_Problem_
Copy every line below. Do not alter any of them.

_Data section_
..........
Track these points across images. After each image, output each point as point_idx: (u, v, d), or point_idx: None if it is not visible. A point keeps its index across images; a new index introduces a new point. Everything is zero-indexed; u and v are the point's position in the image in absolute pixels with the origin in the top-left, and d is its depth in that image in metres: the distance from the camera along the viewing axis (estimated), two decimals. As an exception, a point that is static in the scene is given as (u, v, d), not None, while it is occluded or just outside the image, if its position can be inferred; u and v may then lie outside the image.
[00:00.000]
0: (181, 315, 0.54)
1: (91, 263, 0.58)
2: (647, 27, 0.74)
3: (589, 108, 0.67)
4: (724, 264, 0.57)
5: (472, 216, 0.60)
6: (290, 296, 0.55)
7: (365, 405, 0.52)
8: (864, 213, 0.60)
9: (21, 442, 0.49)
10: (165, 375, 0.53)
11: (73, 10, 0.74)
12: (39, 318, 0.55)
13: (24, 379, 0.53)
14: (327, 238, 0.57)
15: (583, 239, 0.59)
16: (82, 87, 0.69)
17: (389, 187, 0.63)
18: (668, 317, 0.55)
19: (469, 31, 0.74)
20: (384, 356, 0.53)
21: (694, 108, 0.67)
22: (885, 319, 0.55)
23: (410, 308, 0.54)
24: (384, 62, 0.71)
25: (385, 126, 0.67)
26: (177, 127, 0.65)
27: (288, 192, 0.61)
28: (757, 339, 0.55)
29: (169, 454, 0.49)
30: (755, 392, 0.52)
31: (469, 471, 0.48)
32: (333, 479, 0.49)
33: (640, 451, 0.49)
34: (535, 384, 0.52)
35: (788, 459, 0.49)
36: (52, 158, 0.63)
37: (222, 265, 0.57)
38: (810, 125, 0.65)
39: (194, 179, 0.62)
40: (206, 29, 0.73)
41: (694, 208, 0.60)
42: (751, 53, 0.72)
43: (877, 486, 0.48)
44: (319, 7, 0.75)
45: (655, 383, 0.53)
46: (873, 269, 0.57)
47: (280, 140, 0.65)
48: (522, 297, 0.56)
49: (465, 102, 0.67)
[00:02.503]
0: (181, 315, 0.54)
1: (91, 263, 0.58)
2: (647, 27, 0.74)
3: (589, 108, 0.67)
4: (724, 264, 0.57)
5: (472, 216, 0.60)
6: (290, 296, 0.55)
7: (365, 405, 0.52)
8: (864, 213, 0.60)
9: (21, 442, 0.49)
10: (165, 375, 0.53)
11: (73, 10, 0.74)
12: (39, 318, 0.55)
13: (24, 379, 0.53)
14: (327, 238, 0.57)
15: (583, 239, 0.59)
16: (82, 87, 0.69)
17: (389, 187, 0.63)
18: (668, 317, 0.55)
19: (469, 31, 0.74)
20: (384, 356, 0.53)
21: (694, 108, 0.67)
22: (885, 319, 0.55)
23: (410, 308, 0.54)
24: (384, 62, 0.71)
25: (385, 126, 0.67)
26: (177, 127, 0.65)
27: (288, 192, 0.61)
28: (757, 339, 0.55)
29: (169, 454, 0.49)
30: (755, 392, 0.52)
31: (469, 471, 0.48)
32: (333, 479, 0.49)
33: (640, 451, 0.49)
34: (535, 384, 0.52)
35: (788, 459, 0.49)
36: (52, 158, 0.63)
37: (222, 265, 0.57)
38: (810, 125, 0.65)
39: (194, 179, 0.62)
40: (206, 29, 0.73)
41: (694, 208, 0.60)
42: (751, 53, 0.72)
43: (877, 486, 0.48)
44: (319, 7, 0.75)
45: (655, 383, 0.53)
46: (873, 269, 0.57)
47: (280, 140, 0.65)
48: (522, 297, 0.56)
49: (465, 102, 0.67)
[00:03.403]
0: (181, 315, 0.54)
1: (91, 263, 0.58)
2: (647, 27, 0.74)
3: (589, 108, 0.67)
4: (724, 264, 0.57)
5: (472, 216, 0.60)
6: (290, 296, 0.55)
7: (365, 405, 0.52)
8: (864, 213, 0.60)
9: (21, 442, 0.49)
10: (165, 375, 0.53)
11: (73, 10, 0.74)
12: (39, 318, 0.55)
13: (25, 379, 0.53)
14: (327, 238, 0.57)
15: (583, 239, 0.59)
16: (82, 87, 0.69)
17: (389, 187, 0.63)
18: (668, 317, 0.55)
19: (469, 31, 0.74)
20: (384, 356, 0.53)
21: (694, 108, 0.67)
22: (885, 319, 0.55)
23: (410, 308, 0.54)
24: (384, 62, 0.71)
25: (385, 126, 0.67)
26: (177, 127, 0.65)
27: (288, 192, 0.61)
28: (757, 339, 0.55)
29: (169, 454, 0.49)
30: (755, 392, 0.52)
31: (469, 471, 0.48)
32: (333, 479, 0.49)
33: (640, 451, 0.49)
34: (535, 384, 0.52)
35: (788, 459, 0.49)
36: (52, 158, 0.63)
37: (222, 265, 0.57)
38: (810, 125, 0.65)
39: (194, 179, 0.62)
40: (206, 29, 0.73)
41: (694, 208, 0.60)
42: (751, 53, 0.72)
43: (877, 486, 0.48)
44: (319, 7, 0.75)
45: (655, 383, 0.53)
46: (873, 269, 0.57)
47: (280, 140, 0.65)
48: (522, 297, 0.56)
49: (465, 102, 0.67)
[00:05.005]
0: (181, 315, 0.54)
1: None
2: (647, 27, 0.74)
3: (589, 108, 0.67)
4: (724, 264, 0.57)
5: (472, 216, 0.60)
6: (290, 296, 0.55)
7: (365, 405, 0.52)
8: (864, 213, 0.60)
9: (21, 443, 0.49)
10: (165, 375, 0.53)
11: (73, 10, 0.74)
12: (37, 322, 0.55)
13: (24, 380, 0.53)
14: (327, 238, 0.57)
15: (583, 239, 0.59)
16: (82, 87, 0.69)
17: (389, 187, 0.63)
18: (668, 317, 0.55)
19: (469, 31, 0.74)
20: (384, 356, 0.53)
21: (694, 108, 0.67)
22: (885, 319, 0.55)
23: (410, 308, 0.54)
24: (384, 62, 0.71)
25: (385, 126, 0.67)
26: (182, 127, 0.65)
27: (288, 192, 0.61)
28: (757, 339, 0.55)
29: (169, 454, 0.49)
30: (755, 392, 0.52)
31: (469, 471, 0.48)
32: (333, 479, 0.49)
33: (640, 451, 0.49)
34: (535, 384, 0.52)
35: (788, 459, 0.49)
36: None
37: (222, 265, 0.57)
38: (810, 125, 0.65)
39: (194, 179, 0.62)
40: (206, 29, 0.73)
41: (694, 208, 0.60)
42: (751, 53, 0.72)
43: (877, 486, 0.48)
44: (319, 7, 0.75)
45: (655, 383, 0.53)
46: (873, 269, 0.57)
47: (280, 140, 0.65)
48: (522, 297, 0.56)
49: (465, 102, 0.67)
..........
_Task solution_
Track these points across images. After each image, output each point as point_idx: (u, v, d), or point_idx: None if it is not visible. A point keeps its index across images; a new index introduces a new point. Everything is zero-indexed; u and v are the point's position in the image in absolute pixels with the origin in the top-left, and d is its depth in that image in metres: the distance from the camera along the viewing axis (estimated), two decimals. As an exception, a point that is static in the scene is given as (u, v, d), not None, while it is occluded or just outside the image, if its position can be inferred; u and v may then lie outside the image.
[00:00.000]
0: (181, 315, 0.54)
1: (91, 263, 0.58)
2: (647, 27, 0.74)
3: (589, 108, 0.67)
4: (724, 264, 0.57)
5: (472, 216, 0.60)
6: (290, 296, 0.55)
7: (365, 405, 0.52)
8: (864, 213, 0.60)
9: (21, 442, 0.49)
10: (165, 375, 0.53)
11: (73, 10, 0.74)
12: (39, 318, 0.55)
13: (24, 379, 0.53)
14: (327, 238, 0.57)
15: (583, 239, 0.59)
16: (82, 87, 0.69)
17: (389, 187, 0.63)
18: (668, 317, 0.55)
19: (469, 31, 0.74)
20: (384, 356, 0.53)
21: (694, 108, 0.67)
22: (885, 319, 0.55)
23: (410, 308, 0.54)
24: (384, 62, 0.71)
25: (385, 126, 0.67)
26: (177, 127, 0.65)
27: (288, 192, 0.61)
28: (757, 339, 0.55)
29: (169, 454, 0.49)
30: (755, 392, 0.52)
31: (469, 471, 0.48)
32: (333, 479, 0.49)
33: (640, 451, 0.49)
34: (535, 384, 0.52)
35: (788, 459, 0.49)
36: (52, 158, 0.63)
37: (222, 265, 0.57)
38: (810, 125, 0.65)
39: (194, 179, 0.62)
40: (206, 29, 0.73)
41: (694, 208, 0.60)
42: (751, 53, 0.72)
43: (877, 486, 0.48)
44: (319, 7, 0.75)
45: (655, 383, 0.53)
46: (873, 269, 0.57)
47: (280, 140, 0.65)
48: (522, 297, 0.56)
49: (465, 102, 0.67)
[00:02.503]
0: (181, 315, 0.54)
1: (91, 263, 0.58)
2: (647, 27, 0.74)
3: (589, 108, 0.67)
4: (724, 264, 0.57)
5: (472, 216, 0.60)
6: (290, 296, 0.55)
7: (365, 405, 0.52)
8: (864, 213, 0.60)
9: (21, 442, 0.49)
10: (165, 375, 0.53)
11: (73, 10, 0.74)
12: (39, 318, 0.55)
13: (24, 379, 0.53)
14: (327, 238, 0.57)
15: (583, 239, 0.59)
16: (82, 87, 0.69)
17: (389, 187, 0.63)
18: (668, 317, 0.55)
19: (469, 31, 0.74)
20: (384, 356, 0.53)
21: (694, 108, 0.67)
22: (885, 319, 0.55)
23: (410, 308, 0.54)
24: (384, 62, 0.71)
25: (385, 126, 0.67)
26: (177, 127, 0.65)
27: (288, 192, 0.61)
28: (757, 339, 0.55)
29: (169, 454, 0.49)
30: (755, 392, 0.52)
31: (469, 471, 0.48)
32: (333, 479, 0.49)
33: (640, 451, 0.49)
34: (535, 384, 0.52)
35: (788, 459, 0.49)
36: (52, 158, 0.63)
37: (222, 265, 0.57)
38: (810, 125, 0.65)
39: (194, 179, 0.62)
40: (206, 29, 0.73)
41: (694, 208, 0.60)
42: (751, 53, 0.72)
43: (877, 486, 0.48)
44: (319, 7, 0.75)
45: (655, 383, 0.53)
46: (873, 269, 0.57)
47: (280, 140, 0.65)
48: (522, 297, 0.56)
49: (465, 102, 0.67)
[00:03.403]
0: (181, 315, 0.54)
1: (91, 263, 0.58)
2: (647, 27, 0.74)
3: (589, 108, 0.67)
4: (724, 264, 0.57)
5: (472, 216, 0.60)
6: (290, 296, 0.55)
7: (365, 405, 0.52)
8: (864, 213, 0.60)
9: (21, 442, 0.49)
10: (165, 375, 0.53)
11: (73, 10, 0.74)
12: (39, 318, 0.55)
13: (25, 379, 0.53)
14: (327, 238, 0.57)
15: (583, 239, 0.59)
16: (82, 87, 0.69)
17: (389, 187, 0.63)
18: (668, 317, 0.55)
19: (469, 31, 0.74)
20: (384, 356, 0.53)
21: (694, 108, 0.67)
22: (885, 319, 0.55)
23: (410, 308, 0.54)
24: (384, 62, 0.71)
25: (385, 126, 0.67)
26: (177, 127, 0.65)
27: (288, 192, 0.61)
28: (757, 339, 0.55)
29: (169, 454, 0.49)
30: (755, 392, 0.52)
31: (469, 471, 0.48)
32: (333, 479, 0.49)
33: (640, 451, 0.49)
34: (535, 384, 0.52)
35: (788, 459, 0.49)
36: (52, 158, 0.63)
37: (222, 265, 0.57)
38: (810, 125, 0.65)
39: (194, 179, 0.62)
40: (206, 29, 0.73)
41: (694, 208, 0.60)
42: (751, 53, 0.72)
43: (877, 486, 0.48)
44: (319, 7, 0.75)
45: (655, 383, 0.53)
46: (873, 269, 0.57)
47: (280, 140, 0.65)
48: (522, 297, 0.56)
49: (465, 102, 0.67)
[00:05.005]
0: (181, 315, 0.54)
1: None
2: (647, 27, 0.74)
3: (589, 108, 0.67)
4: (724, 264, 0.57)
5: (472, 216, 0.60)
6: (290, 296, 0.55)
7: (365, 405, 0.52)
8: (864, 213, 0.60)
9: (21, 443, 0.49)
10: (165, 375, 0.53)
11: (73, 10, 0.74)
12: (37, 322, 0.55)
13: (24, 380, 0.53)
14: (327, 238, 0.57)
15: (583, 239, 0.59)
16: (82, 87, 0.69)
17: (389, 187, 0.63)
18: (668, 317, 0.55)
19: (469, 31, 0.74)
20: (384, 356, 0.53)
21: (694, 108, 0.67)
22: (885, 319, 0.55)
23: (410, 308, 0.54)
24: (384, 62, 0.71)
25: (385, 126, 0.67)
26: (182, 127, 0.65)
27: (288, 192, 0.61)
28: (757, 339, 0.55)
29: (169, 454, 0.49)
30: (755, 392, 0.52)
31: (469, 471, 0.48)
32: (333, 479, 0.49)
33: (640, 451, 0.49)
34: (535, 384, 0.52)
35: (788, 459, 0.49)
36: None
37: (222, 265, 0.57)
38: (810, 125, 0.65)
39: (194, 179, 0.62)
40: (206, 29, 0.73)
41: (694, 208, 0.60)
42: (751, 53, 0.72)
43: (877, 486, 0.48)
44: (319, 7, 0.75)
45: (655, 383, 0.53)
46: (873, 269, 0.57)
47: (280, 140, 0.65)
48: (522, 297, 0.56)
49: (465, 102, 0.67)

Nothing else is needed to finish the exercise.